Countries, technical agencies, donors, and other TB stakeholders, routinely seek guidance and advice from WHO on optimal disease management practices to be adopted based on the evidence available. Over the last decade, WHO has published a series of normative guidance documents for the diagnosis and treatment of all forms of TB, with a particular focus on the needs of low- and middle-income countries [13]. In 2007, WHO adopted a procedure to guarantee that guidelines are based on the best available evidence and meet the highest international standards. Using the Grading of Recommendations Assessment, Development, and Evaluation (GRADE) framework, which relies on the use of systematic reviews and meta-analyses, the findings of these reviews are then considered in the context of implementation and feasibility issues of stakeholder countries [14, 15]. The GRADE framework provides an explicit and transparent approach to assess the level of certainty in the evidence across relevant studies and outcomes and to translate that evidence to recommendations. This framework incorporates multiple processes to minimize bias and optimize usability and requires rigor, fairness, and transparency in all judgments and decision-making.

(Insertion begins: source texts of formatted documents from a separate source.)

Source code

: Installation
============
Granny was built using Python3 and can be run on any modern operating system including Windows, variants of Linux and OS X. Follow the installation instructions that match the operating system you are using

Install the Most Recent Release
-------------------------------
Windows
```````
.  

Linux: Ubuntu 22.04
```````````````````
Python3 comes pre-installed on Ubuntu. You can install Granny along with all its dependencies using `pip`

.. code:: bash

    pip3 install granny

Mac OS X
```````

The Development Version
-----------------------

Could outcome definitions in clinical trials be redesigned to satisfy both regulatory and programmatic decision-making needs? We argue that this is feasible, and WHO Technical Consultation on Advances in Clinical Trials Design for TB Treatment Regimen proposed features and designs that could address this need in greater detail and that are described in relevant papers of this Collection [2, 20].

For TB program managers and policy makers at the country level, the successful registration of a candidate drug is only one component of the decision-making process around adoption and use. Feasibility, acceptability, resource use, equity, and quality of life are also considered when formulating public health recommendations, and these rely on qualitative data that need to be collected in parallel to quantitative assessment of evidence.

Given the recent enthusiasm for pursuing novel trial designs in TB therapeutics [37, 39], more interactions will be needed between researchers responsible for designing the next generation of TB trials, regulators, and policy makers. This will allow better harmonization across the research pipeline and subsequent policies on access to TB medicines. Further, stakeholders, including donors and funders, need to acknowledge that both explanatory and pragmatic trials are needed to answer questions about efficacy and safety (explanatory) as well as expected effectiveness in programmatic conditions (pragmatic). In all cases, endpoints should be specific to the purposes. Late-phase clinical trial outputs that serve the objective of registration of a new TB drug or regimen can indeed meet the needs for development of public health guidelines, provided that data on long-term, patient-relevant, and population-relevant outcomes are being collected. Additionally, public health factors such as feasibility, acceptability, resource use, equity, and quality of life should be part of data collections, as these are necessary when formulating public health recommendations. The existing dialogue between drug developers and regulators should be expanded to policy makers under formal mechanisms of consultation, such as the one offered by WHO Task Forces [19]. More effective input from policy makers could greatly streamline and strengthen the value of TB clinical trial data in clinical settings. Such interactions with policy makers can be invaluable at the design stages and would result in better harmonization between the research pipeline and policies on access to TB medicines. The broad discussions that we propose would also ensure that secondary pooled analyses performed by WHO (or other policy-recommending bodies) are reliable and that the risk of conflicting interpretation and messaging provided by investigators and policy makers is reduced and usefully contribute to the generation of reliable and relevant data for further policy guidance on the treatment of all forms of TB [2].